BEGIN DATA FOR ANALYSIS
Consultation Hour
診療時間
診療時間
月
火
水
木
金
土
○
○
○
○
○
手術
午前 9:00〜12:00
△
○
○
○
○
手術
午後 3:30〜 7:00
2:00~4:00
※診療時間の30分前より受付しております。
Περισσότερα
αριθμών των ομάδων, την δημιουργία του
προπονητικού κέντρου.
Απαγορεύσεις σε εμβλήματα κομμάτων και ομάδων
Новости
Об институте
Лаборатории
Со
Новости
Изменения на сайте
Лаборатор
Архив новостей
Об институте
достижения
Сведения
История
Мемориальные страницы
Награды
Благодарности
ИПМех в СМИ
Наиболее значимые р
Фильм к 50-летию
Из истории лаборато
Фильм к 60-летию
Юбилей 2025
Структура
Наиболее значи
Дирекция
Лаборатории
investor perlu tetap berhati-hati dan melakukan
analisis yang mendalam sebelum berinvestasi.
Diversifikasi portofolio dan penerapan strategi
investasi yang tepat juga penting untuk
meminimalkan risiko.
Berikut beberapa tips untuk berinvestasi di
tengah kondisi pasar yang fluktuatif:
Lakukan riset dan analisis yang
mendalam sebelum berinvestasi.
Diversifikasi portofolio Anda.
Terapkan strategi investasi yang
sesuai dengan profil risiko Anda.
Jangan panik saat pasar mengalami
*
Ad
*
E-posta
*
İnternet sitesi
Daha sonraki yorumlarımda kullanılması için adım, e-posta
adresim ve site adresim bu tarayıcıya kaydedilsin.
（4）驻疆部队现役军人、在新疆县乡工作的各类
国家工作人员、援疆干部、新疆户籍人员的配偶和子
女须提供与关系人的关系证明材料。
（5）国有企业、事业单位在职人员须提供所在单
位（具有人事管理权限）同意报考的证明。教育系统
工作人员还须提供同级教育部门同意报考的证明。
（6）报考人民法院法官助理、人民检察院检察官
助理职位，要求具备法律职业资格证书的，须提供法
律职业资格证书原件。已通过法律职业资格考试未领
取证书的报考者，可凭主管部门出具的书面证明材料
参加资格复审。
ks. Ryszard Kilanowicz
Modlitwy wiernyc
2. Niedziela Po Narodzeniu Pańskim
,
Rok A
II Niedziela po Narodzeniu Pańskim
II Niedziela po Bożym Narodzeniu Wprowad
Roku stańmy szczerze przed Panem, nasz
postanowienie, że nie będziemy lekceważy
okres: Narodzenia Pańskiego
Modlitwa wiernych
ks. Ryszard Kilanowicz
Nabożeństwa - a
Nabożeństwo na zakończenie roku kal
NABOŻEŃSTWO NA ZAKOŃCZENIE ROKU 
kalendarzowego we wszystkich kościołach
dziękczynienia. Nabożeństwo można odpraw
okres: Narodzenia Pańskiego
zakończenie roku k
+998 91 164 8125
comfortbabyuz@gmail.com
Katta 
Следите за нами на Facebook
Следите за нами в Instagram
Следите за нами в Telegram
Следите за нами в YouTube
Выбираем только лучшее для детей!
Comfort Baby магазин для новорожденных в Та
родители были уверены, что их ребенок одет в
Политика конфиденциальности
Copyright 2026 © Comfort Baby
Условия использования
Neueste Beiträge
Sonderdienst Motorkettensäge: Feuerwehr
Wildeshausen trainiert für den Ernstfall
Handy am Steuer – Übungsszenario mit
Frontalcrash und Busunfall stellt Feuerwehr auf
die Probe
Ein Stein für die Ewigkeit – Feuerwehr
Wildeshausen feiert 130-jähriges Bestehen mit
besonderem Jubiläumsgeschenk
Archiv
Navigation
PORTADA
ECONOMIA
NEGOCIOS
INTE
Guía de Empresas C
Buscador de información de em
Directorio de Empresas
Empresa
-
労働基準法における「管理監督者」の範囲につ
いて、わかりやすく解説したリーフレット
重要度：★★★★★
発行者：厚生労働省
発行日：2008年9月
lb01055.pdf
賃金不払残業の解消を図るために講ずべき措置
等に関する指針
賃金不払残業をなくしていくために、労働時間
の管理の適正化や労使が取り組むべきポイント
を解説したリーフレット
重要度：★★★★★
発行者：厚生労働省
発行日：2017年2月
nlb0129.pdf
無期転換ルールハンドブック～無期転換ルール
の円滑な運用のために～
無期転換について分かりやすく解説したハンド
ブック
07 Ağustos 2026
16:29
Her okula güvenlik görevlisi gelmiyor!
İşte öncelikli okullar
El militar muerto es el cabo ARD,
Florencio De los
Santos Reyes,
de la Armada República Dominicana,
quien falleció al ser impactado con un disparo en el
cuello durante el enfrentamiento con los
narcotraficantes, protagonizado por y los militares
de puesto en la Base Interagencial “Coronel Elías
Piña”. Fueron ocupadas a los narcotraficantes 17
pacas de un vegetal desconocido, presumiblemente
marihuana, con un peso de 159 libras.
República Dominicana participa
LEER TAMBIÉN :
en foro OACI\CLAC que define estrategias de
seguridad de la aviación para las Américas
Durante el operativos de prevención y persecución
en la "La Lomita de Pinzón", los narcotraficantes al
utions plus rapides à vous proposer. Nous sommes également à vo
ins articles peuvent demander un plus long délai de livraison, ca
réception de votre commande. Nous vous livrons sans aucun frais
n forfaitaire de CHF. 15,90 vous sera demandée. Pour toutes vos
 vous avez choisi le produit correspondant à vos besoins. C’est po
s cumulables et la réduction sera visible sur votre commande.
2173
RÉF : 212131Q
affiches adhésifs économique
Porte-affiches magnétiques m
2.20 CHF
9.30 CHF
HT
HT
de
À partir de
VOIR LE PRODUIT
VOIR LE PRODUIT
END DATA FOR ANALYSIS
| TO DO |
Can you reproduce every line of the records above, character for character, with nothing changed or left out?

| COMPLETED TASK |
Consultation Hour
診療時間
診療時間
月
火
水
木
金
土
○
○
○
○
○
手術
午前 9:00〜12:00
△
○
○
○
○
手術
午後 3:30〜 7:00
2:00~4:00
※診療時間の30分前より受付しております。
Περισσότερα
αριθμών των ομάδων, την δημιουργία του
προπονητικού κέντρου.
Απαγορεύσεις σε εμβλήματα κομμάτων και ομάδων
Новости
Об институте
Лаборатории
Со
Новости
Изменения на сайте
Лаборатор
Архив новостей
Об институте
достижения
Сведения
История
Мемориальные страницы
Награды
Благодарности
ИПМех в СМИ
Наиболее значимые р
Фильм к 50-летию
Из истории лаборато
Фильм к 60-летию
Юбилей 2025
Структура
Наиболее значи
Дирекция
Лаборатории
investor perlu tetap berhati-hati dan melakukan
analisis yang mendalam sebelum berinvestasi.
Diversifikasi portofolio dan penerapan strategi
investasi yang tepat juga penting untuk
meminimalkan risiko.
Berikut beberapa tips untuk berinvestasi di
tengah kondisi pasar yang fluktuatif:
Lakukan riset dan analisis yang
mendalam sebelum berinvestasi.
Diversifikasi portofolio Anda.
Terapkan strategi investasi yang
sesuai dengan profil risiko Anda.
Jangan panik saat pasar mengalami
*
Ad
*
E-posta
*
İnternet sitesi
Daha sonraki yorumlarımda kullanılması için adım, e-posta
adresim ve site adresim bu tarayıcıya kaydedilsin.
（4）驻疆部队现役军人、在新疆县乡工作的各类
国家工作人员、援疆干部、新疆户籍人员的配偶和子
女须提供与关系人的关系证明材料。
（5）国有企业、事业单位在职人员须提供所在单
位（具有人事管理权限）同意报考的证明。教育系统
工作人员还须提供同级教育部门同意报考的证明。
（6）报考人民法院法官助理、人民检察院检察官
助理职位，要求具备法律职业资格证书的，须提供法
律职业资格证书原件。已通过法律职业资格考试未领
取证书的报考者，可凭主管部门出具的书面证明材料
参加资格复审。
ks. Ryszard Kilanowicz
Modlitwy wiernyc
2. Niedziela Po Narodzeniu Pańskim
,
Rok A
II Niedziela po Narodzeniu Pańskim
II Niedziela po Bożym Narodzeniu Wprowad
Roku stańmy szczerze przed Panem, nasz
postanowienie, że nie będziemy lekceważy
okres: Narodzenia Pańskiego
Modlitwa wiernych
ks. Ryszard Kilanowicz
Nabożeństwa - a
Nabożeństwo na zakończenie roku kal
NABOŻEŃSTWO NA ZAKOŃCZENIE ROKU 
kalendarzowego we wszystkich kościołach
dziękczynienia. Nabożeństwo można odpraw
okres: Narodzenia Pańskiego
zakończenie roku k
+998 91 164 8125
comfortbabyuz@gmail.com
Katta 
Следите за нами на Facebook
Следите за нами в Instagram
Следите за нами в Telegram
Следите за нами в YouTube
Выбираем только лучшее для детей!
Comfort Baby магазин для новорожденных в Та
родители были уверены, что их ребенок одет в
Политика конфиденциальности
Copyright 2026 © Comfort Baby
Условия использования
Neueste Beiträge
Sonderdienst Motorkettensäge: Feuerwehr
Wildeshausen trainiert für den Ernstfall
Handy am Steuer – Übungsszenario mit
Frontalcrash und Busunfall stellt Feuerwehr auf
die Probe
Ein Stein für die Ewigkeit – Feuerwehr
Wildeshausen feiert 130-jähriges Bestehen mit
besonderem Jubiläumsgeschenk
Archiv
Navigation
PORTADA
ECONOMIA
NEGOCIOS
INTE
Guía de Empresas C
Buscador de información de em
Directorio de Empresas
Empresa
-
労働基準法における「管理監督者」の範囲につ
いて、わかりやすく解説したリーフレット
重要度：★★★★★
発行者：厚生労働省
発行日：2008年9月
lb01055.pdf
賃金不払残業の解消を図るために講ずべき措置
等に関する指針
賃金不払残業をなくしていくために、労働時間
の管理の適正化や労使が取り組むべきポイント
を解説したリーフレット
重要度：★★★★★
発行者：厚生労働省
発行日：2017年2月
nlb0129.pdf
無期転換ルールハンドブック～無期転換ルール
の円滑な運用のために～
無期転換について分かりやすく解説したハンド
ブック
07 Ağustos 2026
16:29
Her okula güvenlik görevlisi gelmiyor!
İşte öncelikli okullar
El militar muerto es el cabo ARD,
Florencio De los
Santos Reyes,
de la Armada República Dominicana,
quien falleció al ser impactado con un disparo en el
cuello durante el enfrentamiento con los
narcotraficantes, protagonizado por y los militares
de puesto en la Base Interagencial “Coronel Elías
Piña”. Fueron ocupadas a los narcotraficantes 17
pacas de un vegetal desconocido, presumiblemente
marihuana, con un peso de 159 libras.
República Dominicana participa
LEER TAMBIÉN :
en foro OACI\CLAC que define estrategias de
seguridad de la aviación para las Américas
Durante el operativos de prevención y persecución
en la "La Lomita de Pinzón", los narcotraficantes al
utions plus rapides à vous proposer. Nous sommes également à vo
ins articles peuvent demander un plus long délai de livraison, ca
réception de votre commande. Nous vous livrons sans aucun frais
n forfaitaire de CHF. 15,90 vous sera demandée. Pour toutes vos
 vous avez choisi le produit correspondant à vos besoins. C’est po
s cumulables et la réduction sera visible sur votre commande.
2173
RÉF : 212131Q
affiches adhésifs économique
Porte-affiches magnétiques m
2.20 CHF
9.30 CHF
HT
HT
de
À partir de
VOIR LE PRODUIT
VOIR LE PRODUIT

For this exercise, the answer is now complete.